Why the transpose of $A$ is not looking at the transformation $A$ in the dual space Most of the time people are saying that in order to have a better understanding about what the transpose really represents is this:

We have a linear transformation $T : V \to V$ with $V$ a finite vector space.  Then the tranpose is a linear application in the dual space, namely, $T^* : V^* \to V^*$ such that $T^*(\phi)(v) = \phi(Tv)$.

I understand what all of this means, but what is the motivation behind this definition of the transpose? 
For me, if we have a linear map $T : V \to V$, then a more natural thing to look at is this:  what is the transformation $T$ in the dual space $V^*$ ?

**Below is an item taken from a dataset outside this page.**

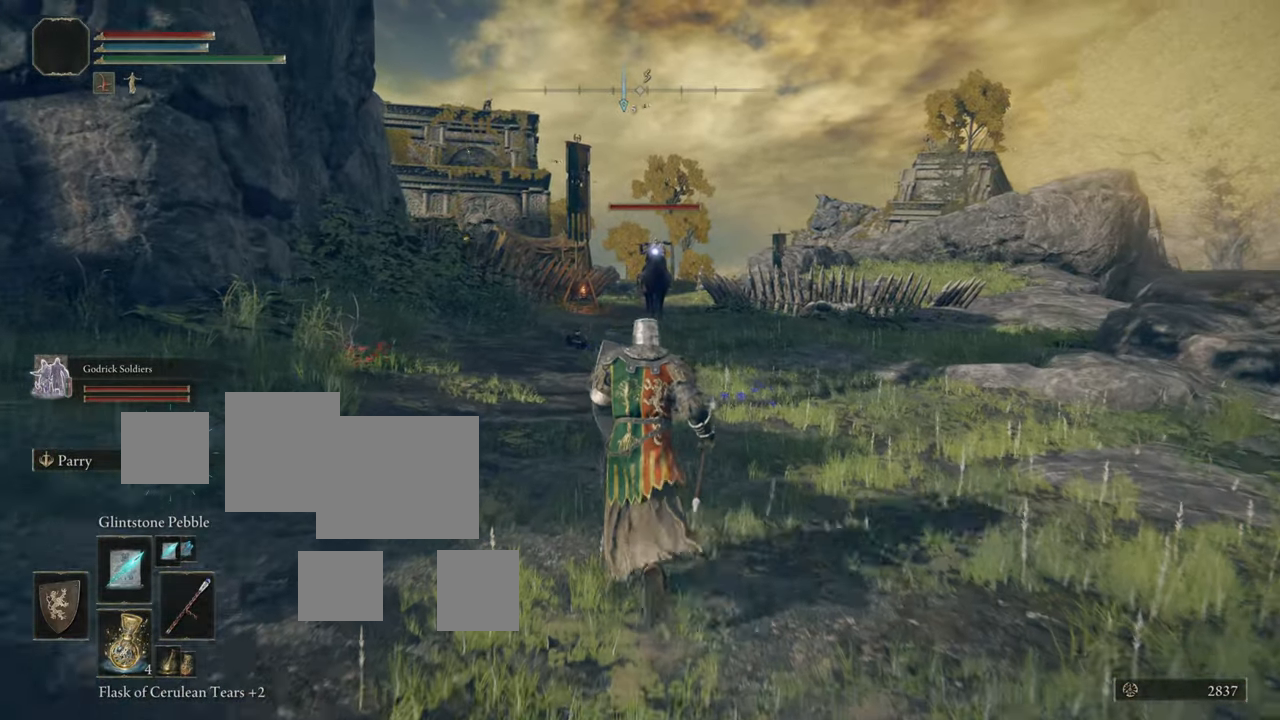
{"buttons": [], "left_stick": "up", "right_stick": "center", "events": [[66, "L1", "up"]]}
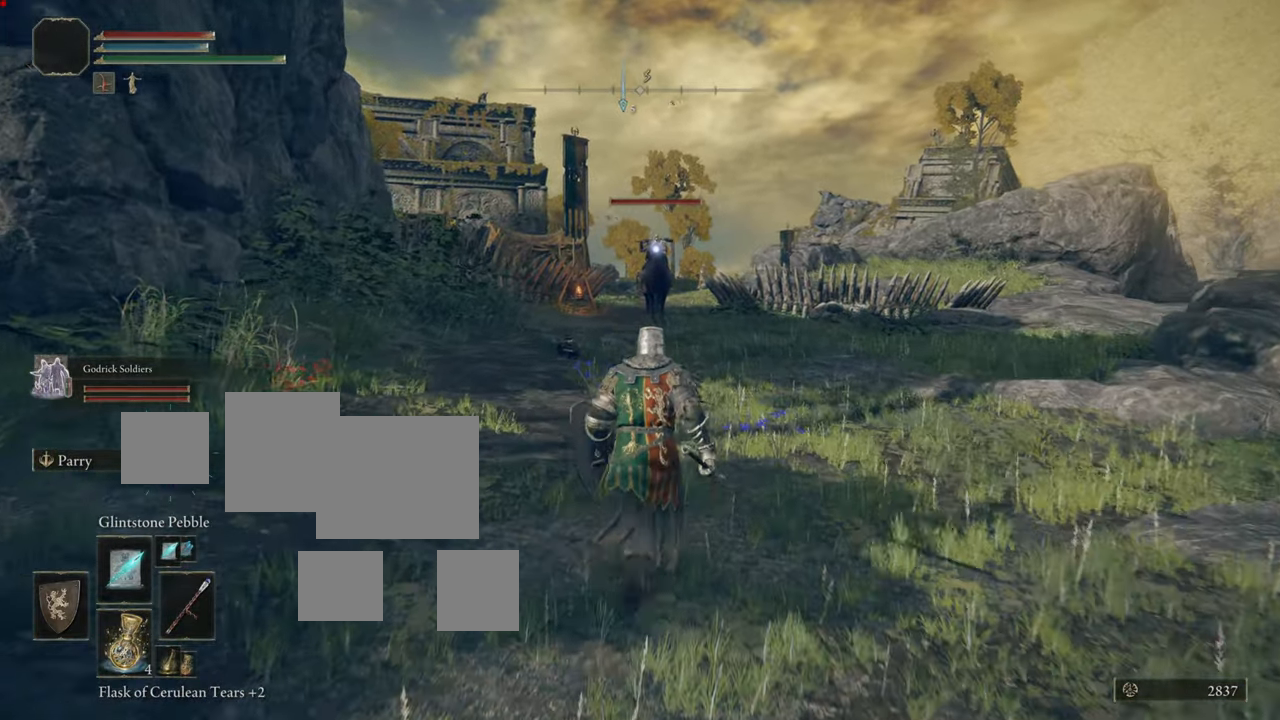
{"buttons": [], "left_stick": "up", "right_stick": "center", "events": [[284, "R1", "down"], [384, "R1", "up"]]}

 In this case this is simply the linear application $T^* : V^* \to V^*$ such that : $T^*(\langle y, . \rangle) = \langle Ty, . \rangle$. For me this is a natural transformation to look at, namely, the application $T$ acting on the dual space. 

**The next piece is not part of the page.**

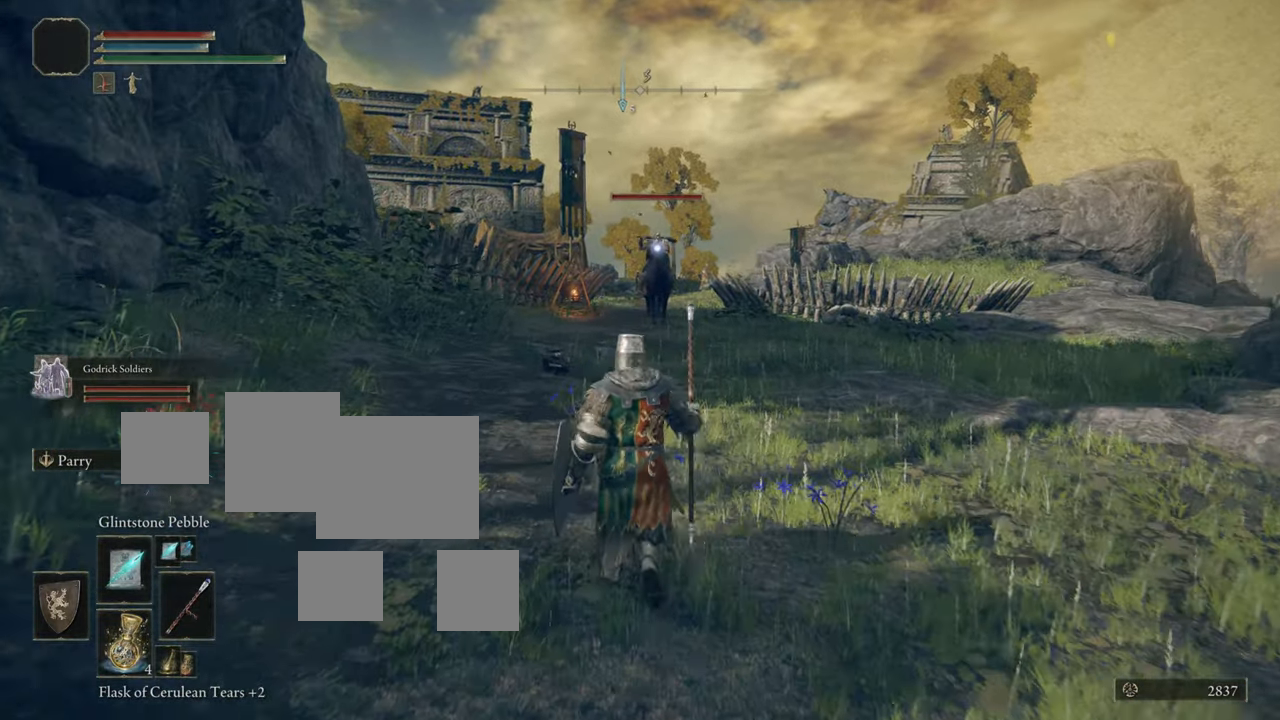
{"buttons": [], "left_stick": "up", "right_stick": "center", "events": []}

Yet I don't understand the motivation behind the transpose. Why this definition, and not another? 
Thank you! 
 A: The transpose map $T^*\colon W^*\to V^*$ can be defined for every linear map $T\colon V\to W$, where the vector spaces need not be endowed with an inner product and could be infinite dimensional as well.
The case of $T\colon V\to V$ where $V$ is a finite dimensional inner product space (over the reals, for simplicity) is a bit different, but not really too much.
The inner product allows you to define an isomorphism $\Phi\colon V\to V^*$, via the mapping $v\mapsto\Phi(v)=\hat{v}$, where $\hat{v}(w)=\langle v,w\rangle$.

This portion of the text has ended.